**Source data**
►

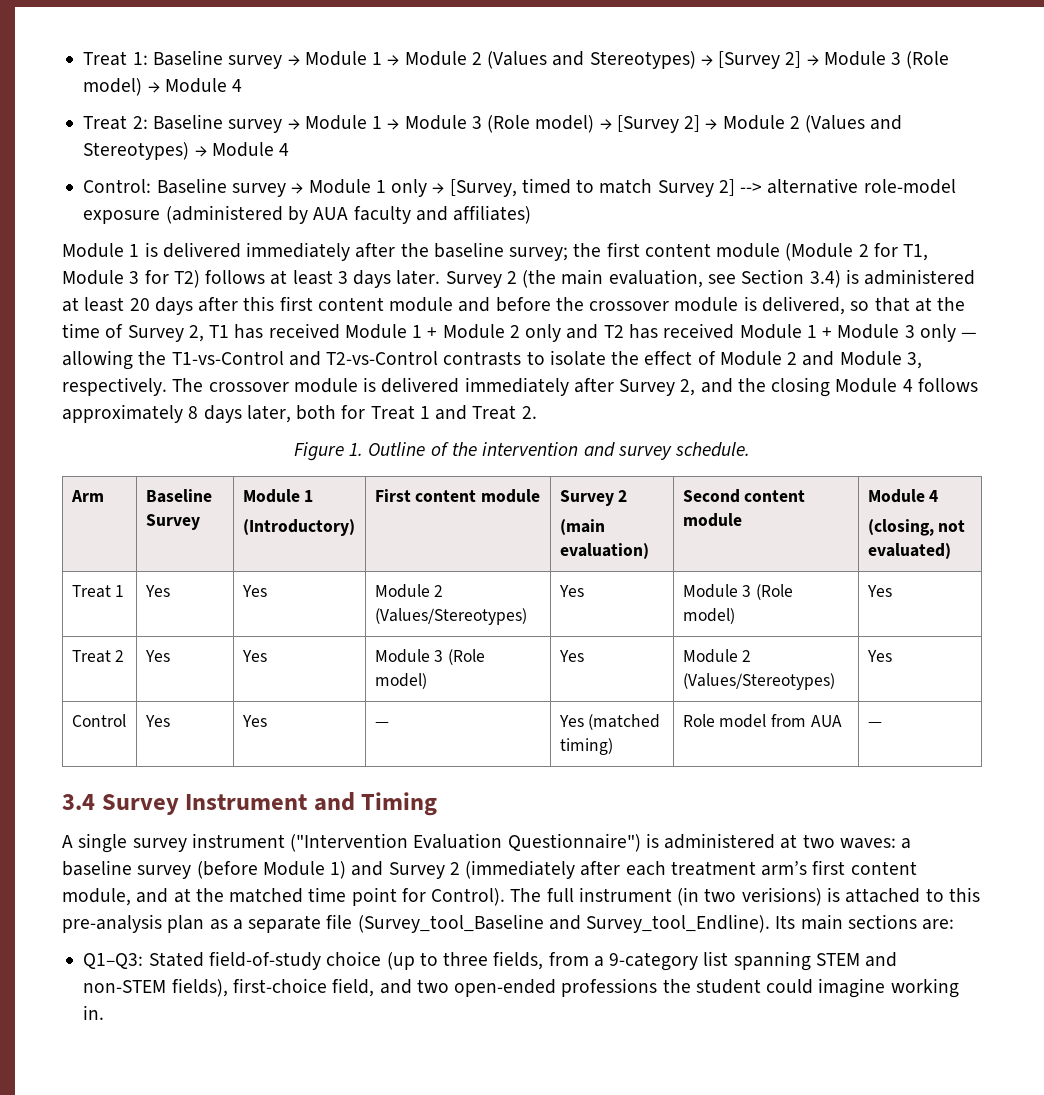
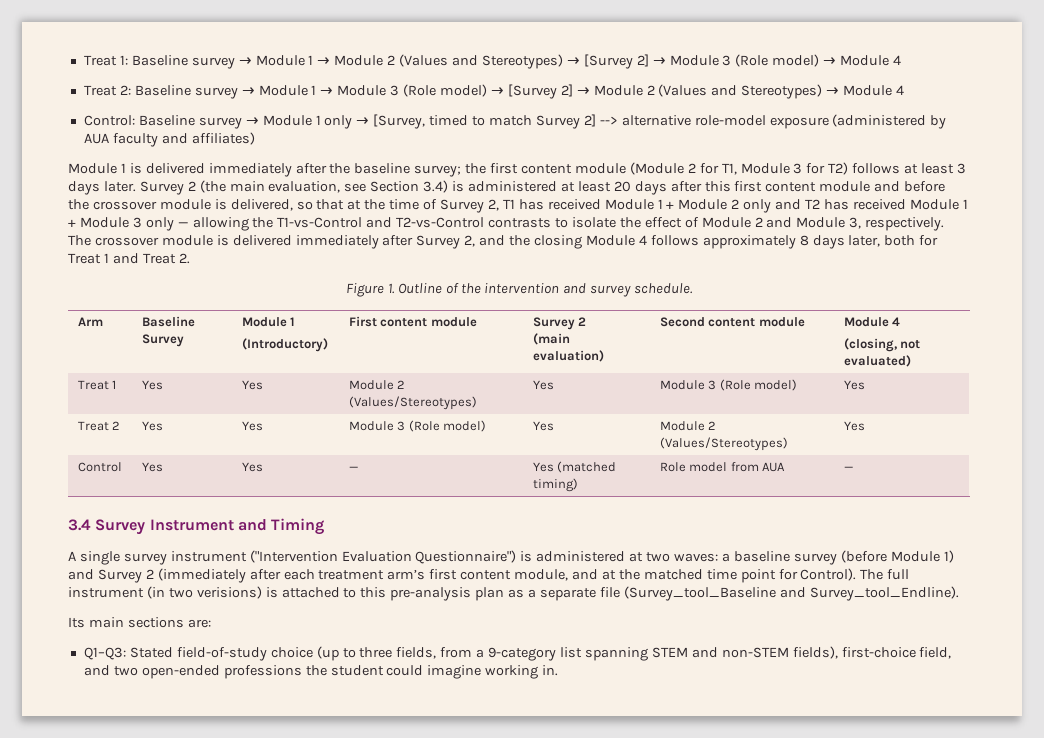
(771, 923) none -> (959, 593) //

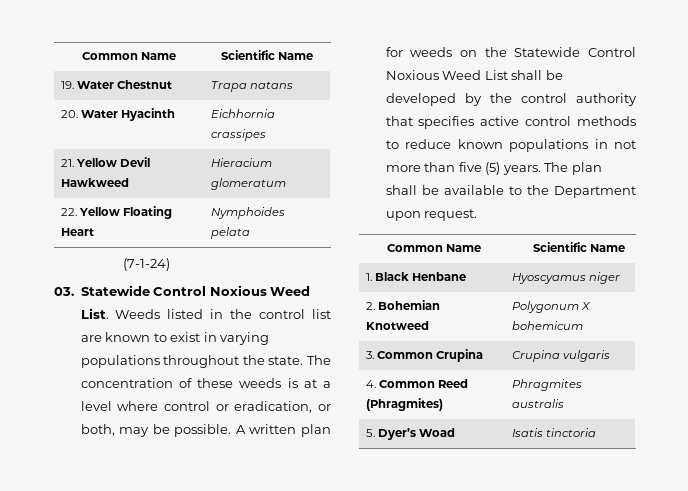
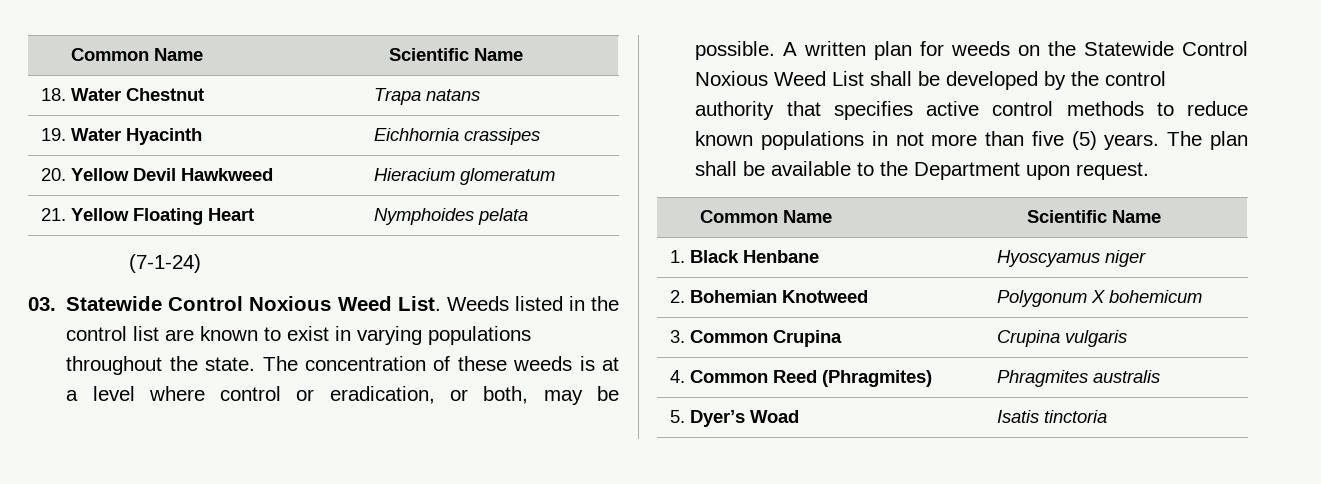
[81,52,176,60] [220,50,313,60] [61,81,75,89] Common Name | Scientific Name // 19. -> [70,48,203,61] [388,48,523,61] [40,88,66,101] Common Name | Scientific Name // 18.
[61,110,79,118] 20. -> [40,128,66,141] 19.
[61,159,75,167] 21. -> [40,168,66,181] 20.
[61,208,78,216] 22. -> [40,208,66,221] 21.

◄

**Activity**
Please set down the data above exactly as given, leaving every picture out.

**Written answer**
(771, 923) none -> (959, 593) //

[81,52,176,60] [220,50,313,60] [61,81,75,89] Common Name | Scientific Name // 19. -> [70,48,203,61] [388,48,523,61] [40,88,66,101] Common Name | Scientific Name // 18.
[61,110,79,118] 20. -> [40,128,66,141] 19.
[61,159,75,167] 21. -> [40,168,66,181] 20.
[61,208,78,216] 22. -> [40,208,66,221] 21.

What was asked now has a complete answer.